* [Supplied passage]
========================================================================

Victoria Ann Larimore (born October 5, 1956) is an American film director, television director, producer, screenwriter, and playwright. She received an Emmy nomination for her 1992 work, "Saying Kaddish." She has also produced:The Amish: Not to Be Modern (1985), An Empty Bed (1990), Saying Kaddish (1992), and the film noir thriller, Room 32 (2002).

Career
Larimore co-wrote a screenplay adaptation of Toni Morrison's The Bluest Eye with her then husband Michael Taylor. She went on to produce and direct the Emmy nominated Saying Kaddish (1991), An Empty Bed (1990), Room 32 (2002), and has worked as a script and creative consultant on projects including the psychological thriller, 40 Sundays, directed by Geoffrey de Valois.

Larimore received the “Best Director, Comedy” award for Sawed in Half from the Noho Fringe Festival.
The play, which she co-wrote with Andrea Mezvinsky who was crowned “America’s Funniest Mom” on The Oprah Winfrey Show, received positive reviews and premiered at the Complex Theatre in Hollywood in May 2016.

========================================================================

* [What is asked]
1: Rewrite the Larimore biography, beginning at the words "Victoria Ann Larimore" and stopping after "Room 32 (2002).", with "playwright" changed to "dramatist".
2: Carry on the Larimore biography from its final sentence.

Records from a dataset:
========================================================================

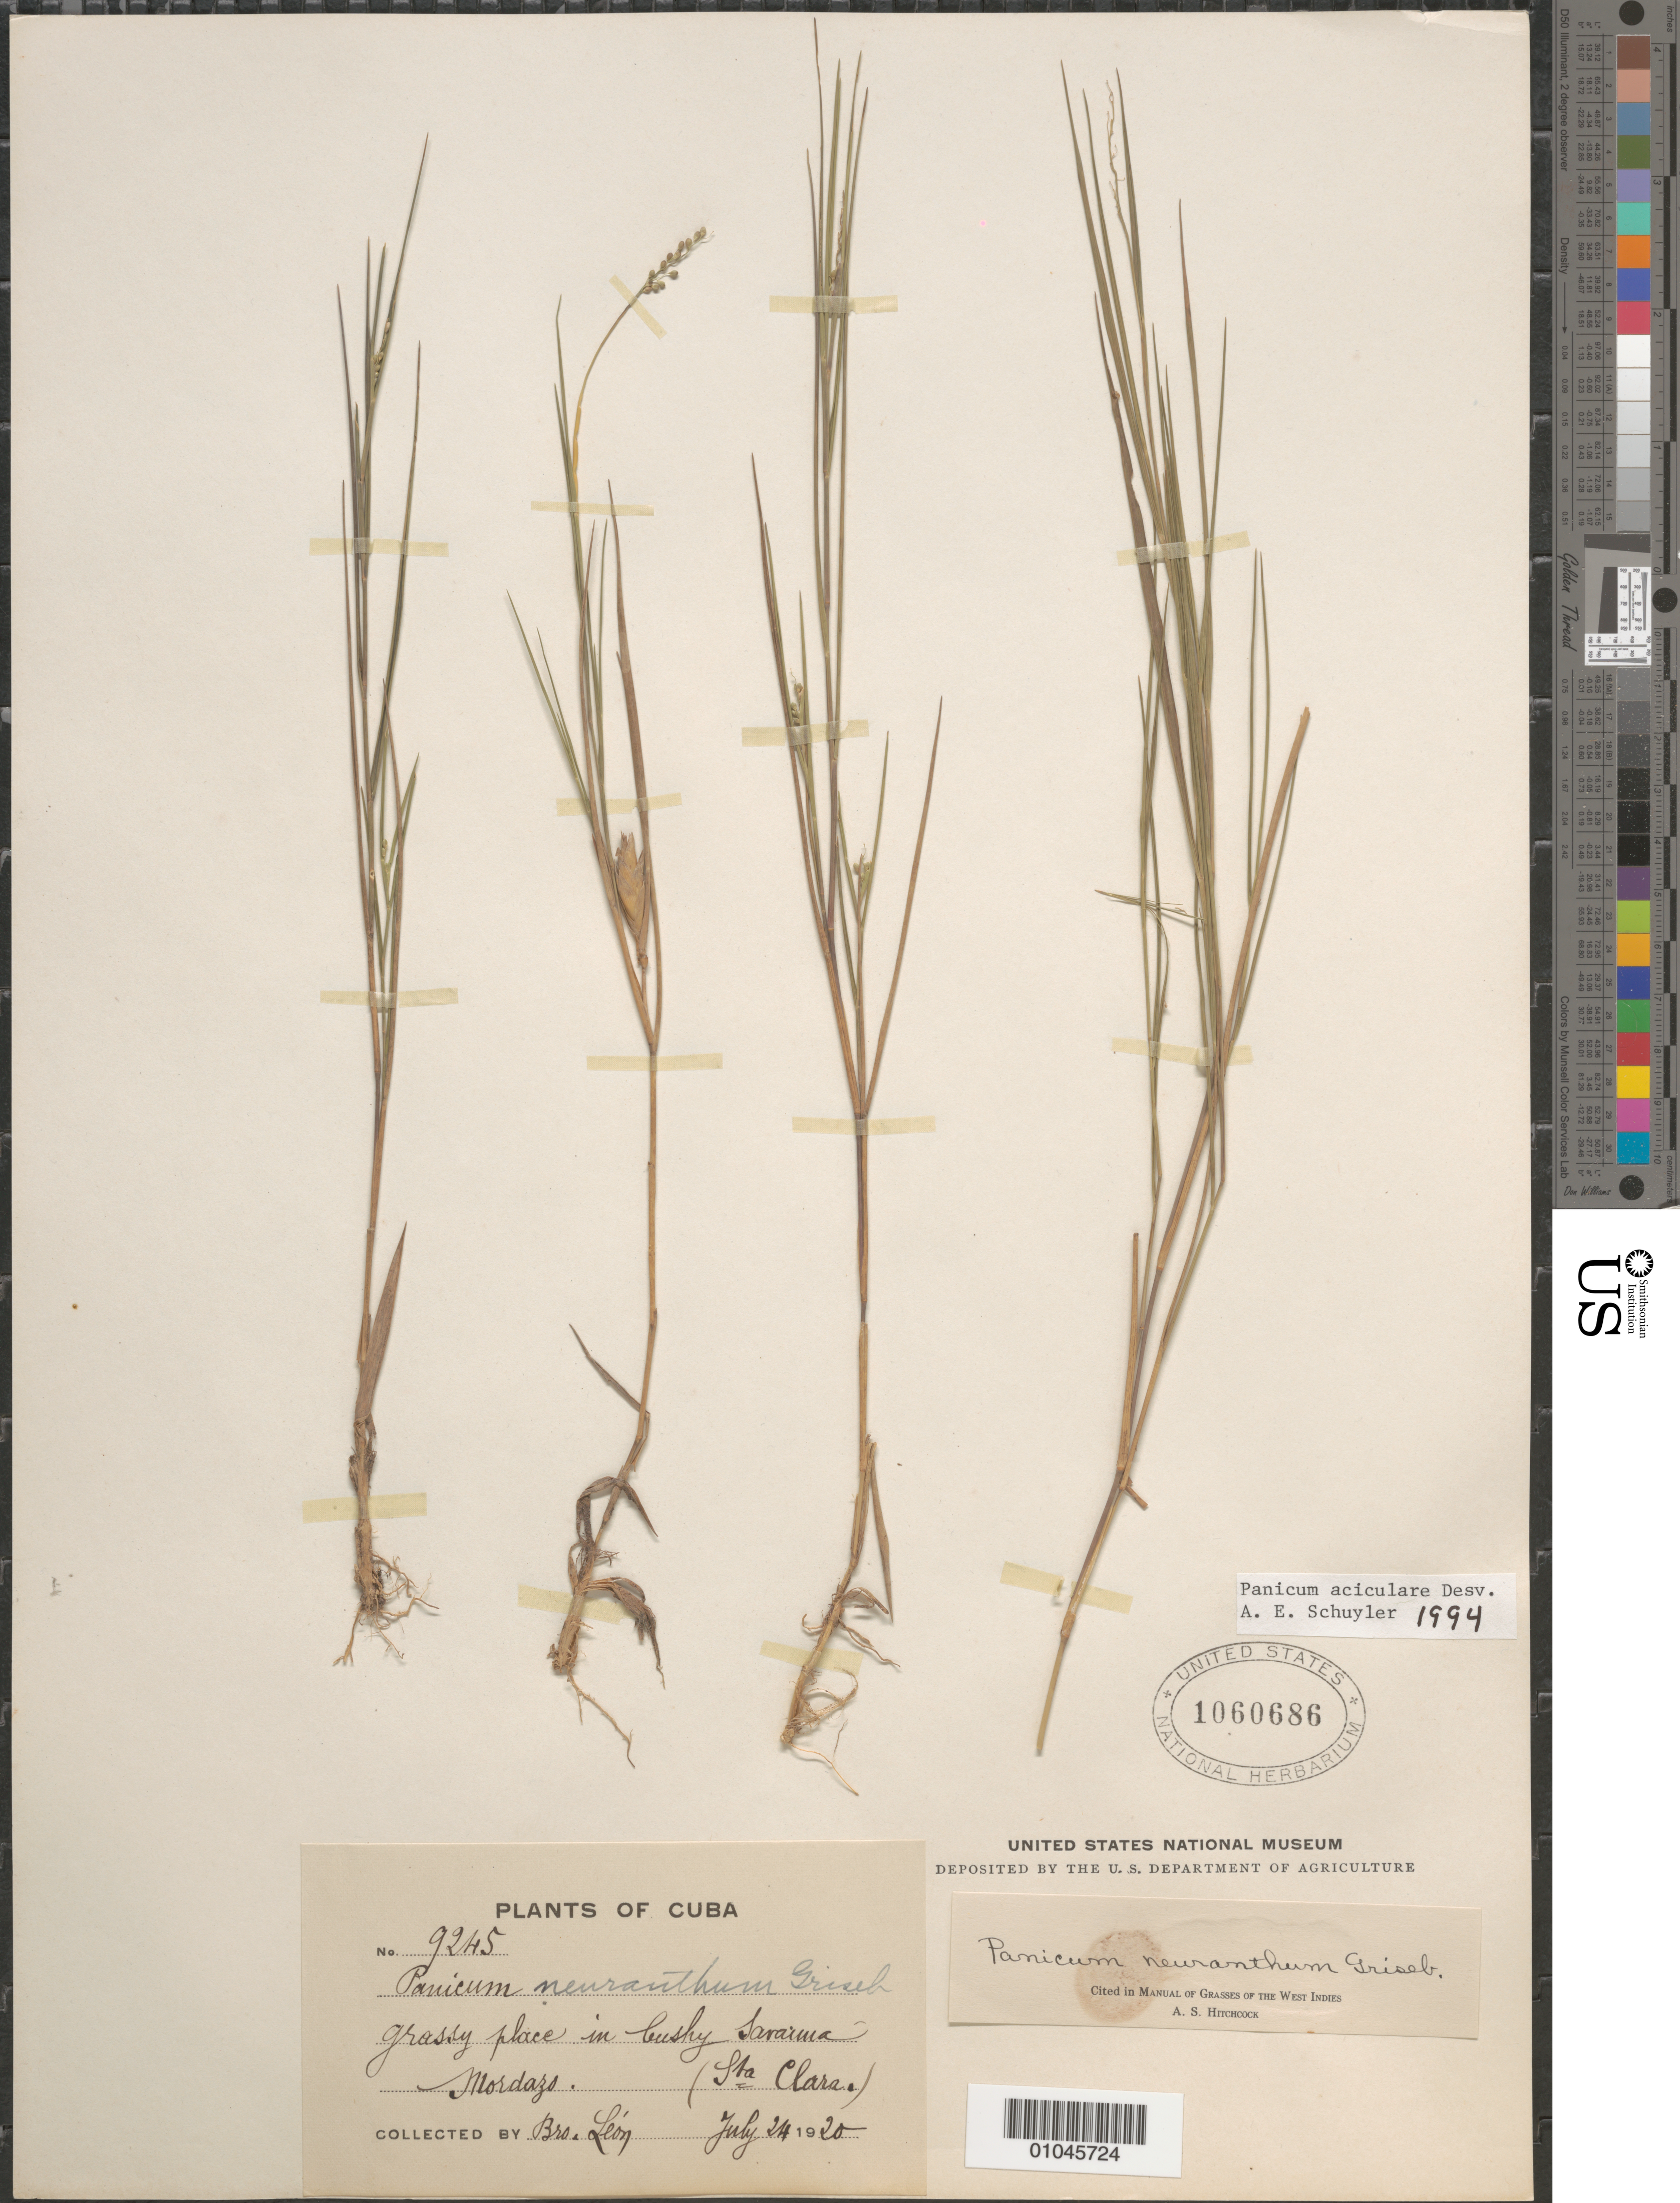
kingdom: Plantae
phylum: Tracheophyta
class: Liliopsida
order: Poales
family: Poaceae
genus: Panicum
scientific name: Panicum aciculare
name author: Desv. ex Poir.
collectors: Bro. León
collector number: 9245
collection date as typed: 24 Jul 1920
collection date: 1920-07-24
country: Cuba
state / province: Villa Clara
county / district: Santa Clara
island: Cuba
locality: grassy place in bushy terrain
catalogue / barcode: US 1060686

========================================================================

* [Written answers]
1:
Victoria Ann Larimore (born October 5, 1956) is an American film director, television director, producer, screenwriter, and dramatist. She received an Emmy nomination for her 1992 work, "Saying Kaddish." She has also produced:The Amish: Not to Be Modern (1985), An Empty Bed (1990), Saying Kaddish (1992), and the film noir thriller, Room 32 (2002).

2:
It enjoyed a revival at the Acme Theatre, Noho, the following September.

Personal life

She divorced from Michael Taylor in 1991.

Filmography

Films

 Slumber Party, 1983 (writer/director/producer) - selected for viewing at the New York City Anthology Film Archives
 Gloria: A Case of Alleged Police Brutality, 1985 (writer) - dir. by Oren Rudavsky
 The Amish: Not to Be Modern, 1985 (director/producer)
 Bird/Bear, 1986 (co-director)
 An Empty Bed, 1990 (producer)
 Saying Kaddish, 1991 (producer) - Emmy Award nominee for Outstanding Achievement in Directing
 Pair of Jokers, 1992 (producer)
 Room 32, 2002 (director)

Television

 Alive from Off Center, 1989 (1 episode, writer), Ile Aiye/The House of Life
 Looking East, 1991 (2 episodes, writer/director/producer)
 The Hidden Realm, 2003 (writer/director/producer)
 Yue-Sai's World, 2006 (1 episode, writer/director/producer) 
 Outlaugh!, 2006 (director)
 The Mage, 2015 (creator)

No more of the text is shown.